Data under study:
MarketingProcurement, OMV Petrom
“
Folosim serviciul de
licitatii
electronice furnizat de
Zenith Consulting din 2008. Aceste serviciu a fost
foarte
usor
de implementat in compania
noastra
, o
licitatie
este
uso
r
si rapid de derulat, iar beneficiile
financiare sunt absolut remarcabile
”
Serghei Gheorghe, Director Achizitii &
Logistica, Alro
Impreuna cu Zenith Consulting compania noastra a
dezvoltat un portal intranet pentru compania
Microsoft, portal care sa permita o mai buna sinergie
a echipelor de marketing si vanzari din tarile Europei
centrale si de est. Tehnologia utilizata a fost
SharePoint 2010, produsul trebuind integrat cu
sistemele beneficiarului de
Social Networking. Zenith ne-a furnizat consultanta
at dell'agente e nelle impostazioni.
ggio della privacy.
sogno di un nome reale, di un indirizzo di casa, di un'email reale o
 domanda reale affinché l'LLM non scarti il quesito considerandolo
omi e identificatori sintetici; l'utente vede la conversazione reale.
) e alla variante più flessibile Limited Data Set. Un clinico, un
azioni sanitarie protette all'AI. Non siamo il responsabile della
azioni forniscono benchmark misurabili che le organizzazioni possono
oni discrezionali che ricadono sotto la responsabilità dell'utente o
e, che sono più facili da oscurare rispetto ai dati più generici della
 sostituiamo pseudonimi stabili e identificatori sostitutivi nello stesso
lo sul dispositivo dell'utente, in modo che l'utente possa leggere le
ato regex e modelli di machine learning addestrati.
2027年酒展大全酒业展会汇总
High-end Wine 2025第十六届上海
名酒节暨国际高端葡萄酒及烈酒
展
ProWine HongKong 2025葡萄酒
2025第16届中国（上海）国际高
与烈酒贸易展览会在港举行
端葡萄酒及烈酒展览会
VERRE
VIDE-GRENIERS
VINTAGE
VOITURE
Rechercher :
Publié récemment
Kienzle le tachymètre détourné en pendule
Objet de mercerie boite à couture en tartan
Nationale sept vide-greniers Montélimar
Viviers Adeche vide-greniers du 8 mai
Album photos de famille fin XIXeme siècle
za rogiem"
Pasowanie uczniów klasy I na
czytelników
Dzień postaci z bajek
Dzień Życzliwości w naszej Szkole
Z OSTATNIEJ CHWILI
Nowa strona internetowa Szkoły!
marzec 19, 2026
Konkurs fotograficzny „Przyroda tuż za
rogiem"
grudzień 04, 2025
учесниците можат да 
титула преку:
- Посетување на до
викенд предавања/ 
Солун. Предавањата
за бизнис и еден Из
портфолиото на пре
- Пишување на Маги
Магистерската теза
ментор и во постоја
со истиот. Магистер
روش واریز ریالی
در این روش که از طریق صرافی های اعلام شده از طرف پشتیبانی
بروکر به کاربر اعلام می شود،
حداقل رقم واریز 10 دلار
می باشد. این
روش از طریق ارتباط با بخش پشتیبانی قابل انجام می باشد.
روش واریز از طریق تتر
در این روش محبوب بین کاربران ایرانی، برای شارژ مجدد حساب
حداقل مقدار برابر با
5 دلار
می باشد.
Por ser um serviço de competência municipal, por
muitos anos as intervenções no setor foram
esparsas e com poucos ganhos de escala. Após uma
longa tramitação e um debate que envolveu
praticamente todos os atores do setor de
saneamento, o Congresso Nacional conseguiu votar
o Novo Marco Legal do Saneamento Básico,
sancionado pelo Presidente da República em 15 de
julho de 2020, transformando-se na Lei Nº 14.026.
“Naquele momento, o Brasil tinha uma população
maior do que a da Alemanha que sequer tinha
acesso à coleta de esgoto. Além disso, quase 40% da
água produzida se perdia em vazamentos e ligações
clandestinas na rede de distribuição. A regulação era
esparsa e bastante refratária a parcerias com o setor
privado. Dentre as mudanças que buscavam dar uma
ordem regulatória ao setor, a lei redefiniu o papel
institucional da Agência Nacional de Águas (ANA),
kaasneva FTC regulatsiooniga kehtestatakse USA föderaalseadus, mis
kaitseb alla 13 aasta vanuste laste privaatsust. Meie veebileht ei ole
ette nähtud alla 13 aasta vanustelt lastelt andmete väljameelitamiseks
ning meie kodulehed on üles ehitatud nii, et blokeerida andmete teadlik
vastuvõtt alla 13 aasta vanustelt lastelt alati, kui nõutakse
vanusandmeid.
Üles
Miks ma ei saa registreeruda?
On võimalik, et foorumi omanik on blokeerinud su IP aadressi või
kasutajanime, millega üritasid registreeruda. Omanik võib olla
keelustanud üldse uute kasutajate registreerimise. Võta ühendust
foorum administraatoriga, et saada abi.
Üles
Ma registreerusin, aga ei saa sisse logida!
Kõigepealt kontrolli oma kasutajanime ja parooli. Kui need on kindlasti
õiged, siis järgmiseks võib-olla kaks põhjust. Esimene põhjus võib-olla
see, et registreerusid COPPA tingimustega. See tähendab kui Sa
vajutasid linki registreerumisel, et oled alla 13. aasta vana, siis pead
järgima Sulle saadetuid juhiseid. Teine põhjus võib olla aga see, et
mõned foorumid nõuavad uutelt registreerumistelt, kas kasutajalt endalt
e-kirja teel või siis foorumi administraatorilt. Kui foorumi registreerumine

Task item:
The whole set of records needs to be written out exactly.

Result below:
MarketingProcurement, OMV Petrom
“
Folosim serviciul de
licitatii
electronice furnizat de
Zenith Consulting din 2008. Aceste serviciu a fost
foarte
usor
de implementat in compania
noastra
, o
licitatie
este
uso
r
si rapid de derulat, iar beneficiile
financiare sunt absolut remarcabile
”
Serghei Gheorghe, Director Achizitii &
Logistica, Alro
Impreuna cu Zenith Consulting compania noastra a
dezvoltat un portal intranet pentru compania
Microsoft, portal care sa permita o mai buna sinergie
a echipelor de marketing si vanzari din tarile Europei
centrale si de est. Tehnologia utilizata a fost
SharePoint 2010, produsul trebuind integrat cu
sistemele beneficiarului de
Social Networking. Zenith ne-a furnizat consultanta
at dell'agente e nelle impostazioni.
ggio della privacy.
sogno di un nome reale, di un indirizzo di casa, di un'email reale o
 domanda reale affinché l'LLM non scarti il quesito considerandolo
omi e identificatori sintetici; l'utente vede la conversazione reale.
) e alla variante più flessibile Limited Data Set. Un clinico, un
azioni sanitarie protette all'AI. Non siamo il responsabile della
azioni forniscono benchmark misurabili che le organizzazioni possono
oni discrezionali che ricadono sotto la responsabilità dell'utente o
e, che sono più facili da oscurare rispetto ai dati più generici della
 sostituiamo pseudonimi stabili e identificatori sostitutivi nello stesso
lo sul dispositivo dell'utente, in modo che l'utente possa leggere le
ato regex e modelli di machine learning addestrati.
2027年酒展大全酒业展会汇总
High-end Wine 2025第十六届上海
名酒节暨国际高端葡萄酒及烈酒
展
ProWine HongKong 2025葡萄酒
2025第16届中国（上海）国际高
与烈酒贸易展览会在港举行
端葡萄酒及烈酒展览会
VERRE
VIDE-GRENIERS
VINTAGE
VOITURE
Rechercher :
Publié récemment
Kienzle le tachymètre détourné en pendule
Objet de mercerie boite à couture en tartan
Nationale sept vide-greniers Montélimar
Viviers Adeche vide-greniers du 8 mai
Album photos de famille fin XIXeme siècle
za rogiem"
Pasowanie uczniów klasy I na
czytelników
Dzień postaci z bajek
Dzień Życzliwości w naszej Szkole
Z OSTATNIEJ CHWILI
Nowa strona internetowa Szkoły!
marzec 19, 2026
Konkurs fotograficzny „Przyroda tuż za
rogiem"
grudzień 04, 2025
учесниците можат да 
титула преку:
- Посетување на до
викенд предавања/ 
Солун. Предавањата
за бизнис и еден Из
портфолиото на пре
- Пишување на Маги
Магистерската теза
ментор и во постоја
со истиот. Магистер
روش واریز ریالی
در این روش که از طریق صرافی های اعلام شده از طرف پشتیبانی
بروکر به کاربر اعلام می شود،
حداقل رقم واریز 10 دلار
می باشد. این
روش از طریق ارتباط با بخش پشتیبانی قابل انجام می باشد.
روش واریز از طریق تتر
در این روش محبوب بین کاربران ایرانی، برای شارژ مجدد حساب
حداقل مقدار برابر با
5 دلار
می باشد.
Por ser um serviço de competência municipal, por
muitos anos as intervenções no setor foram
esparsas e com poucos ganhos de escala. Após uma
longa tramitação e um debate que envolveu
praticamente todos os atores do setor de
saneamento, o Congresso Nacional conseguiu votar
o Novo Marco Legal do Saneamento Básico,
sancionado pelo Presidente da República em 15 de
julho de 2020, transformando-se na Lei Nº 14.026.
“Naquele momento, o Brasil tinha uma população
maior do que a da Alemanha que sequer tinha
acesso à coleta de esgoto. Além disso, quase 40% da
água produzida se perdia em vazamentos e ligações
clandestinas na rede de distribuição. A regulação era
esparsa e bastante refratária a parcerias com o setor
privado. Dentre as mudanças que buscavam dar uma
ordem regulatória ao setor, a lei redefiniu o papel
institucional da Agência Nacional de Águas (ANA),
kaasneva FTC regulatsiooniga kehtestatakse USA föderaalseadus, mis
kaitseb alla 13 aasta vanuste laste privaatsust. Meie veebileht ei ole
ette nähtud alla 13 aasta vanustelt lastelt andmete väljameelitamiseks
ning meie kodulehed on üles ehitatud nii, et blokeerida andmete teadlik
vastuvõtt alla 13 aasta vanustelt lastelt alati, kui nõutakse
vanusandmeid.
Üles
Miks ma ei saa registreeruda?
On võimalik, et foorumi omanik on blokeerinud su IP aadressi või
kasutajanime, millega üritasid registreeruda. Omanik võib olla
keelustanud üldse uute kasutajate registreerimise. Võta ühendust
foorum administraatoriga, et saada abi.
Üles
Ma registreerusin, aga ei saa sisse logida!
Kõigepealt kontrolli oma kasutajanime ja parooli. Kui need on kindlasti
õiged, siis järgmiseks võib-olla kaks põhjust. Esimene põhjus võib-olla
see, et registreerusid COPPA tingimustega. See tähendab kui Sa
vajutasid linki registreerumisel, et oled alla 13. aasta vana, siis pead
järgima Sulle saadetuid juhiseid. Teine põhjus võib olla aga see, et
mõned foorumid nõuavad uutelt registreerumistelt, kas kasutajalt endalt
e-kirja teel või siis foorumi administraatorilt. Kui foorumi registreerumine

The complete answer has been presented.